Last weekend we had a marathon of Disney movies, and somehow watching Snow White sing for the seven dwarfs really opened my eyes to something. No, I’m not talking about her annoying voice. The female leads in fairytales have changed through time – thank goodness.
The older Disney movies (Snow White, Cinderella, Sleeping Beauty) have princesses who sing, look good and don’t question their role in life and society. They will do whatever their mean stepmothers or stepsisters, or the village’s witch, tell them to do. Are there even submissive women in general anymore? Heck, I have a hard time getting my daughter to wash her hands before dinner.
Even the male leads have changed. The princes from the movies mentioned above lacked spark. They sang, too, and looked pretty and had skin so soft they could be in a CoverGirl ad. Okay, stop yawing. Thanks.
Today’s female and male leads are quite different. Tiana, from The Princess and the Frog, goes to great lengths and works two jobs to pursue her dream of opening her own restaurant. She’s strong, resourceful, and…feminine. And how about Flynn Ryder, the bad boy from Tangled? He doesn’t have a title, and the movies hints he’s done more wrong than right in his life. Yet there is something redeemable about him, and we are interested to know how it all will play out.

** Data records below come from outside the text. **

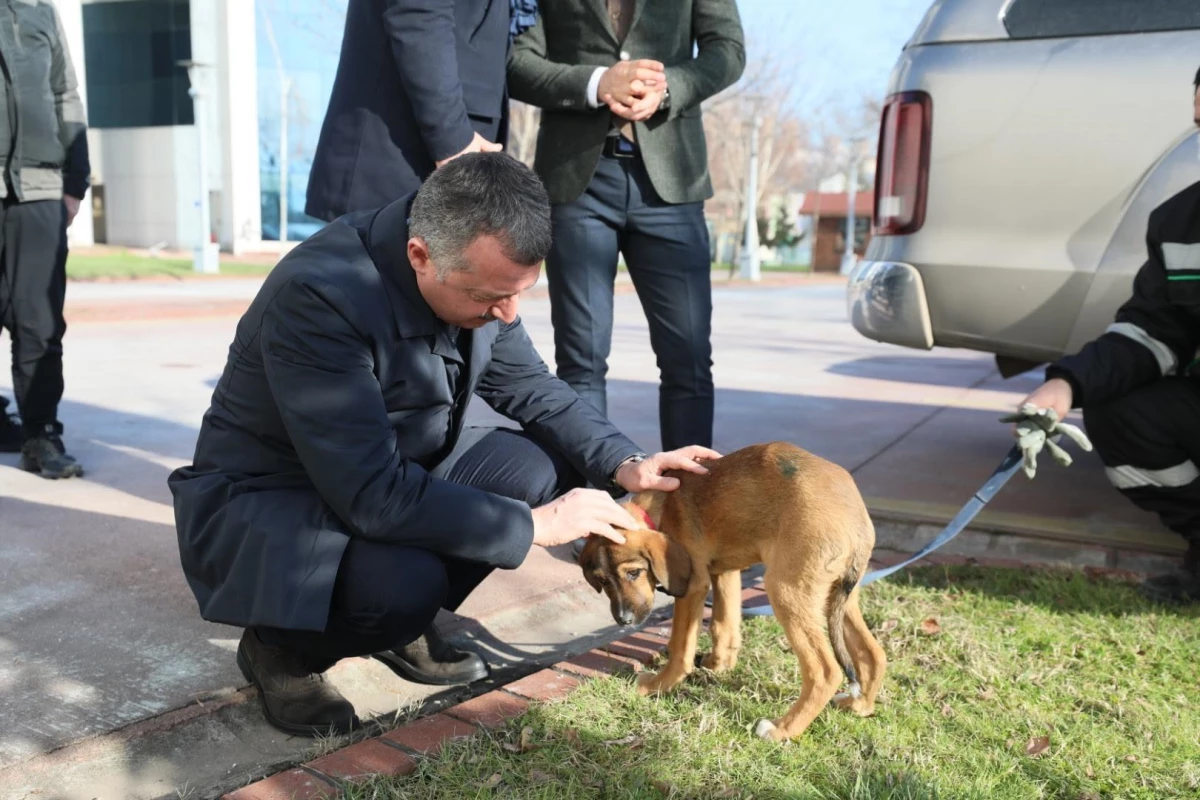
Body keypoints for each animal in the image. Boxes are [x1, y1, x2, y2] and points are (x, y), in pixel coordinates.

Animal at [576, 441, 888, 743]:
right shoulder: (724, 572)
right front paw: (719, 664)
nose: (624, 620)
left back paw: (782, 729)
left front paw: (659, 685)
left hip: (786, 591)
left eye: (634, 573)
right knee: (873, 653)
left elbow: (680, 647)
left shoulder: (693, 585)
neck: (661, 507)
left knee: (825, 671)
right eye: (603, 582)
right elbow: (722, 625)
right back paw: (859, 706)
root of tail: (856, 518)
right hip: (838, 595)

I daresay the heroes and heroines from short romances have changed as much, if not more, as their Disney counterparts. I read tons of short romances growing up in which the heroines were mostly virginal, and although they had good hearts and meant well, they didn’t stand up to the heroes the way they do nowadays.
Today, our heroines have sex and enjoy it. They ask for what they want. They have ambitions and goals, and, like women we find in real life, juggle family responsibilities with work and deal with struggles and questions. They question themselves.
And the alpha heroes? I understand the heroines have a much stronger change in behavior than they have – because the alpha hero still has to be successful at what he does, good looking and a man who takes charge, protects and wins – or wants to win. But in modern short romances, they also have a vulnerable side – and, thank goodness, a POV. How hard was it to try to figure out what they were thinking back then? It just made them less likable sometimes.
Do you think heroes or heroines have changed the most in short romances? And why?